## Begin Provided records

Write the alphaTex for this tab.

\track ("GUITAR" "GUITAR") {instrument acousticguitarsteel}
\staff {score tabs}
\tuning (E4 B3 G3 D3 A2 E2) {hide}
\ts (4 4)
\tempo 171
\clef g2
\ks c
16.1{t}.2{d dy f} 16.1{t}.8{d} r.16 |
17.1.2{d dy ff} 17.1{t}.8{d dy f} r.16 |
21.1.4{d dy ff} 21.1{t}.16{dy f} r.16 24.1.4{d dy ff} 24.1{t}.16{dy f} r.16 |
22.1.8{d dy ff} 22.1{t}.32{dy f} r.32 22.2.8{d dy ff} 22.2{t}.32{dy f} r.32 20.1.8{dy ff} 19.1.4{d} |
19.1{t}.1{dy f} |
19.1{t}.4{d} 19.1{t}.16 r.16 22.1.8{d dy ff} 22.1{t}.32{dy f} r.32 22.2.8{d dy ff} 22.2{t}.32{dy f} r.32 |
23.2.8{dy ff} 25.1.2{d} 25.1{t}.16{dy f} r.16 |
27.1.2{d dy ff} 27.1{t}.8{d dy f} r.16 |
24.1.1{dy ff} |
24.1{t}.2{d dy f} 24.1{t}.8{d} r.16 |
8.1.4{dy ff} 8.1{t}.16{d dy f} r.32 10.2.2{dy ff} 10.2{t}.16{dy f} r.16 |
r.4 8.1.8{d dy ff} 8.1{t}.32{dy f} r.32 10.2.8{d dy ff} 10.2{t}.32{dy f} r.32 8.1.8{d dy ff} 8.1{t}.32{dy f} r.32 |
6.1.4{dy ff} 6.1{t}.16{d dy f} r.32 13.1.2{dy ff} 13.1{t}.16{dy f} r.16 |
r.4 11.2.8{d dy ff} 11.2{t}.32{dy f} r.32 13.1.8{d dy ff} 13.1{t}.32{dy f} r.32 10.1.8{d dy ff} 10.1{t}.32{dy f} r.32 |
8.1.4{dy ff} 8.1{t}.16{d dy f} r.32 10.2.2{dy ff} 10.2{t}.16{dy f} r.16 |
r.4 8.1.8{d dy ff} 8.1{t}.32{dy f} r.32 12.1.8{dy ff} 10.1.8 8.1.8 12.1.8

## End Provided records

Return every line of the item above unchanged, from the first line to the last.

» Solution to this task
Write the alphaTex for this tab.

\track ("GUITAR" "GUITAR") {instrument acousticguitarsteel}
\staff {score tabs}
\tuning (E4 B3 G3 D3 A2 E2) {hide}
\ts (4 4)
\tempo 171
\clef g2
\ks c
16.1{t}.2{d dy f} 16.1{t}.8{d} r.16 |
17.1.2{d dy ff} 17.1{t}.8{d dy f} r.16 |
21.1.4{d dy ff} 21.1{t}.16{dy f} r.16 24.1.4{d dy ff} 24.1{t}.16{dy f} r.16 |
22.1.8{d dy ff} 22.1{t}.32{dy f} r.32 22.2.8{d dy ff} 22.2{t}.32{dy f} r.32 20.1.8{dy ff} 19.1.4{d} |
19.1{t}.1{dy f} |
19.1{t}.4{d} 19.1{t}.16 r.16 22.1.8{d dy ff} 22.1{t}.32{dy f} r.32 22.2.8{d dy ff} 22.2{t}.32{dy f} r.32 |
23.2.8{dy ff} 25.1.2{d} 25.1{t}.16{dy f} r.16 |
27.1.2{d dy ff} 27.1{t}.8{d dy f} r.16 |
24.1.1{dy ff} |
24.1{t}.2{d dy f} 24.1{t}.8{d} r.16 |
8.1.4{dy ff} 8.1{t}.16{d dy f} r.32 10.2.2{dy ff} 10.2{t}.16{dy f} r.16 |
r.4 8.1.8{d dy ff} 8.1{t}.32{dy f} r.32 10.2.8{d dy ff} 10.2{t}.32{dy f} r.32 8.1.8{d dy ff} 8.1{t}.32{dy f} r.32 |
6.1.4{dy ff} 6.1{t}.16{d dy f} r.32 13.1.2{dy ff} 13.1{t}.16{dy f} r.16 |
r.4 11.2.8{d dy ff} 11.2{t}.32{dy f} r.32 13.1.8{d dy ff} 13.1{t}.32{dy f} r.32 10.1.8{d dy ff} 10.1{t}.32{dy f} r.32 |
8.1.4{dy ff} 8.1{t}.16{d dy f} r.32 10.2.2{dy ff} 10.2{t}.16{dy f} r.16 |
r.4 8.1.8{d dy ff} 8.1{t}.32{dy f} r.32 12.1.8{dy ff} 10.1.8 8.1.8 12.1.8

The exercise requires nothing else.